Since Nitrux 2.8.0, the home and /var/lib partitions will use F2FS instead of XFS. These F2FS-formatted partitions will also use the following additional filesystem features (enabled by Nitrux™).

• Compression using zstd with compression at level 6. The primary goal is reducing writes to extend the flash lifetime and, potentially, a slight increase in performance.
• Verification of compressed blocks using a checksum to avoid corruption.
• Enable a better garbage collector and asynchronous garbage collection.
• Avoid synchronously updating access or modification times, which improves I/O performance and flash durability.
• Native F2FS file encryption. The filesystem applies encryption at the directory level, and different directories can use different encryption keys.
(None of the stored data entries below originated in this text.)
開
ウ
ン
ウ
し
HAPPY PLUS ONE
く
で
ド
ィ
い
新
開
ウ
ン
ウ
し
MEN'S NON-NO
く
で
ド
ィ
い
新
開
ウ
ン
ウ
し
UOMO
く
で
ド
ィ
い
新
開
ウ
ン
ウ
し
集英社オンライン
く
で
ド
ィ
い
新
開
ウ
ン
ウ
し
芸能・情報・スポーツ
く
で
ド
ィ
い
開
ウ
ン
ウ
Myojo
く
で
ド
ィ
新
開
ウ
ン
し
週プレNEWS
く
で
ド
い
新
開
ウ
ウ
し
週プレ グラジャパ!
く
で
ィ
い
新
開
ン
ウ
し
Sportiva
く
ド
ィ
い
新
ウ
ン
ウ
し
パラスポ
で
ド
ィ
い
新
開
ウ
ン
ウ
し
To use F2FS’s native encryption support.

Native File Compression in F2FS

F2FS allows the user to compress directories on demand; to do this, run the following command.

chattr -R +c $DIRECTORY

Native File Encryption in F2FS

F2FS provides native encryption via f2fscrypt and fscrypt.

• If using f2fscrypt, do the following.
  • First, create the key in the keyring using a simple salt (or generate a random salt).
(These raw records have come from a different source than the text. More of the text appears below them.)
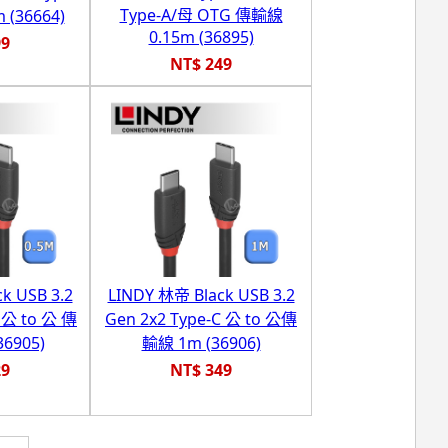
Type-A/母 OTG 傳輸線
(36664)
0.15m (36895)
99
NT$ 249
k USB 3.2
LINDY 林帝 Black USB 3.2
C 公 to 公 傳
Gen 2x2 Type-C 公 to 公傳
36905)
輸線 1m (36906)
29
NT$ 349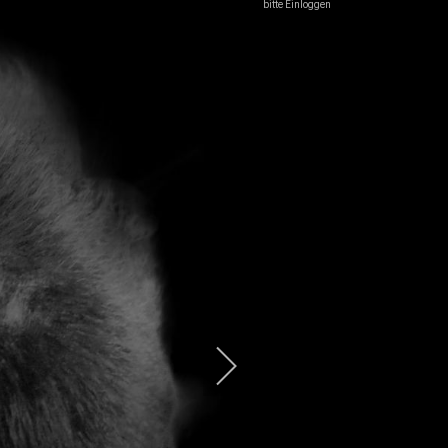
bitte Einloggen
l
f2fscrypt add_key -S 0x1234
Enter passphrase (echo disabled):
Added key with descriptor [28e21cc0c4393da1]

• Then use it to set the policy for encrypting the directory.

f2fscrypt set_policy 28e21cc0c4393da1 /encrypted/dir
Key with descriptor [28e21cc0c4393da1] applied to /encrypted/dir.

• After each reboot, use the same command to set the key for decrypting the directory and its child directories.

f2fscrypt get_policy /encrypted/dir/
/encrypted/dir/: 28e21cc0c4393da1

• If using fscrypt, do the following.
  • • 🔰 Information: fscrypt is the preferred option over f2fscrypt; while both can manage F2FS native encryption features, f2fscrypt is deemed to be missing many essential features and is no longer actively developed.
  • Run fscrypt to create its configuration file and work directory.

sudo fscrypt setup

• Then, run the following command.
  • Where $MOUNTPOINT is the mount point, e.g., /home.

sudo fscrypt setup $MOUNTPOINT

• The command creates the $MOUNTPOINT/.fscrypt directory to store fscrypt policies and protectors.
  • ⚠️ Important: Never delete the hidden directory; otherwise, users will lose all access to encrypted files.

---

That’s it; this concludes today’s tutorial.